# Bella's eating the furniture



## Solas Goldens (Nov 10, 2007)

Hi... I'm really upset right now.I went away for two weeks to NY. MY husband and took separate vacations so we would have to board the dogs or have someome come in.He is home all day,and everything was fine. Half way through my vacation, and on a night when he decided to go out Bella ate the arm of the couch. It has been over a year since she has chewed anything.He tried to cover it, but a day later while he was out mowing the lawn she destroyed the arm of the couch.I got home repaired it the best I could, thinking she must have been upset I was gone. I figured now that I was back she would be fine. The day after I got home she chewed the other arm on the couch.I also repaied that I put chairs up on it to keep her away. That would have been okay, but then she decided to eat the arm on the living room chair. I fixed that and started to put her in the kitchen when I can't watch her. Well this morning I got up with the dogs fed them took them out played for awhile. When we cam back in, I decide to go back to bed because my husband is away and I haven't been sleeping well due to the dogs creeping up on the bed and squishing me. I put them all out of the bedroom, and I forgot to put Bella in the kitchen. When I got up she had destroyed the arm of the chair in the living room. So I'm thinking she was pissed I put her out of the bedroom. 
I"m not sure what to do about this. Your probably all thinking, crate her, but she has never been able to be crated. Until we moved 6 months ago she and the other dogs were locked in the kitchen together at night.In the new house they all sleep on the floor by the bed. I don't know what has gotten into her other than she is just pissed off that we have both been away .I would like to try crating her, but I"m afraid she will just be more spiteful when she gets out. I feel bad having to restrict the other dogs to the kitchen at bed when they behave well.Bella is a very driven busy girl. This girl was unable to be contained by invisible fence because she sniffed out the wire and dug it out of the ground. So I'm looking for suggestion. I don't want to make her behavior worse, but I obviously can't leave her unattended right now.Please Help me!!!!


----------



## Jax's Mom (Oct 16, 2009)

Oh my...sounds like Bella is a very busy girl! Sorry about all your furniture....I can only imagine how incredibly upsetting it must be. I would start by increasing her excerise, maybe take her to the park. Then I would start by introducing the crate to her slowly, so for future time away from home, you can feel more secure. I would get a really sturdyone though, soundsl ike she may try to break out of it too.


----------



## Solas Goldens (Nov 10, 2007)

I thought that the exercise maybe an issue while I was away, because although my husband took very good care of the dogs, he doesn't exercise & train them like I do.But I resumed our normal activities as soon as I got home.I will start to introduce her to the crate again. but for now I guess I will have to put everyone in the kitchen at night.


----------



## BeauShel (May 20, 2007)

Getting her back into a routine might help too. There has been alot of changes in the last year for her and maybe she is feeling alittle insecure right now. Maybe some melatonin might help or one of those mood infusers that you plug in will help. My friend has one for her dog when she leaves, he feels alittle stressed. I can remember when Shebly was young she was a chewer until she was over 2 years old. Just when I would think she was ok, she would do it again. Finally one day she just stopped.


----------



## Maxs Mom (Mar 22, 2008)

You named her wrong, my dog Belle ate furniture too.... 

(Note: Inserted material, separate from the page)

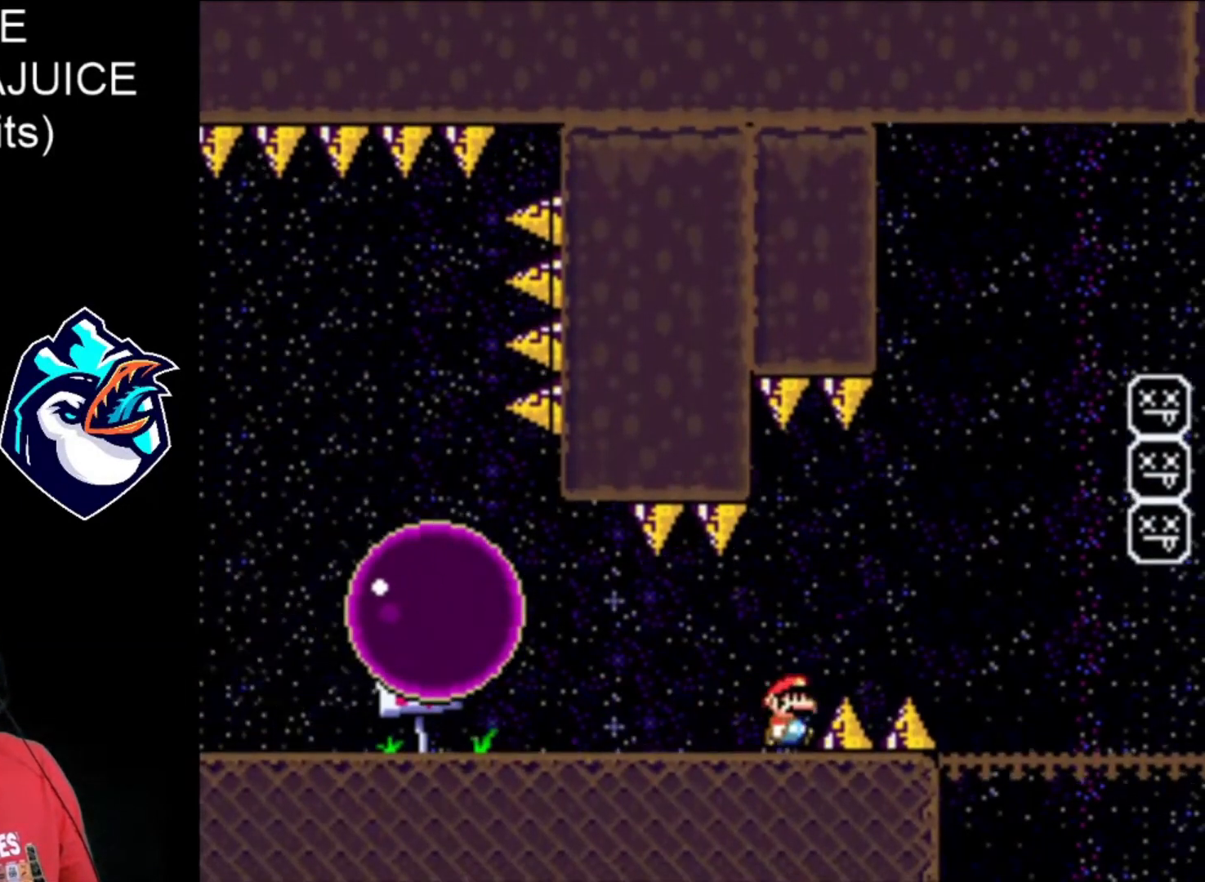
{"buttons": ["X"], "events": [[360, "DPAD_RIGHT", "up"]]}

Sorry you are going through this. My dog completely destroyed a BRAND NEW couch. Thank HEAVEN for fabric protection, if she pee'd on it we were not covered but because she ate it... we got it replaced. 

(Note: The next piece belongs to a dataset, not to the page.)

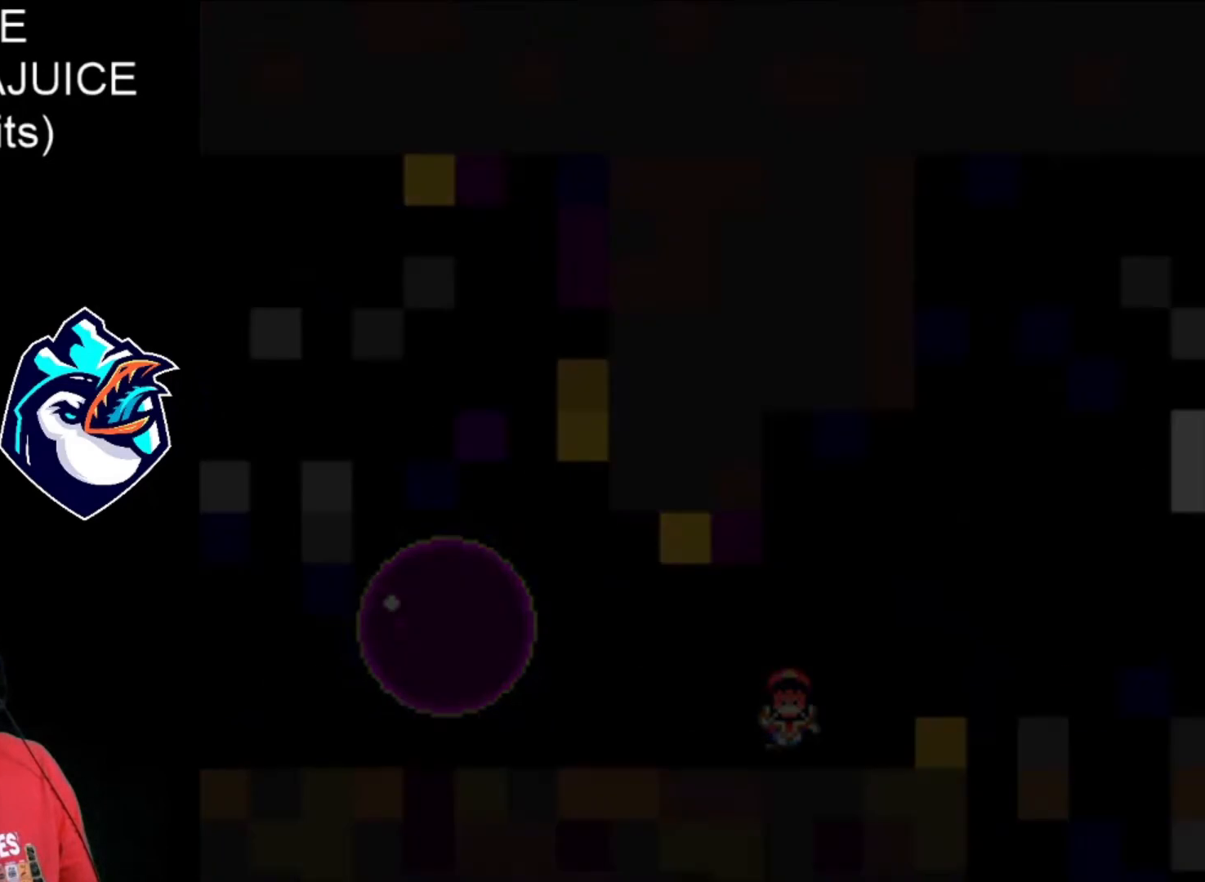
{"buttons": ["X"], "events": []}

Exercise, crates, and mouse traps helped us get past this stage. She was destructive when she was not exercised enough to 'her' liking. She did grow out of it, we did keep her crated when we couldn't watch after that for several months.


----------



## RedDogs (Jan 30, 2010)

She SHOULD be trained to be crated, in case there is ever an emergency or situation where confinement is necessary.

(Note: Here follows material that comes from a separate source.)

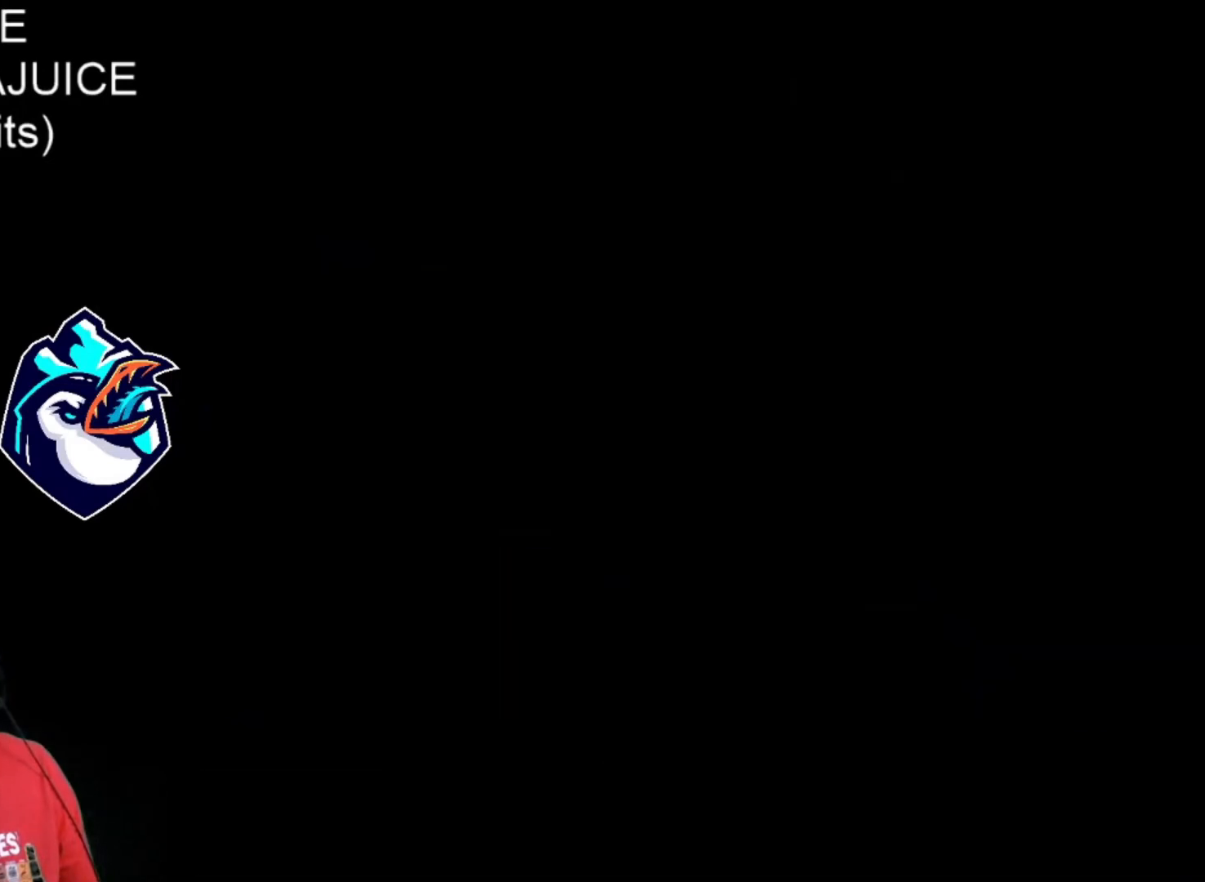
{"buttons": ["X"], "events": []}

Separately, do some searches for "Separation anxiety" or "separation distress." 

If she can be confined safely when not supervised...do so. Give her plenty of appropriate and exciiting toys/chews at those times.

This may be a good resource:Welcome to Dogwise.com Work through the exercises and hopefully things will soon be back to normal.

She is not angry at you. She is stressed/distressed.... and chewing can relieve stress. Unfortunately for you...her item of choice is the couch.


----------



## Solas Goldens (Nov 10, 2007)

I definitely think she is stressed, and I hadn't thought of separation anxiety because my husband was home with the dogs. I am definitely going to introduce her the the crate again, just slowly because I don't want to stress her more.


----------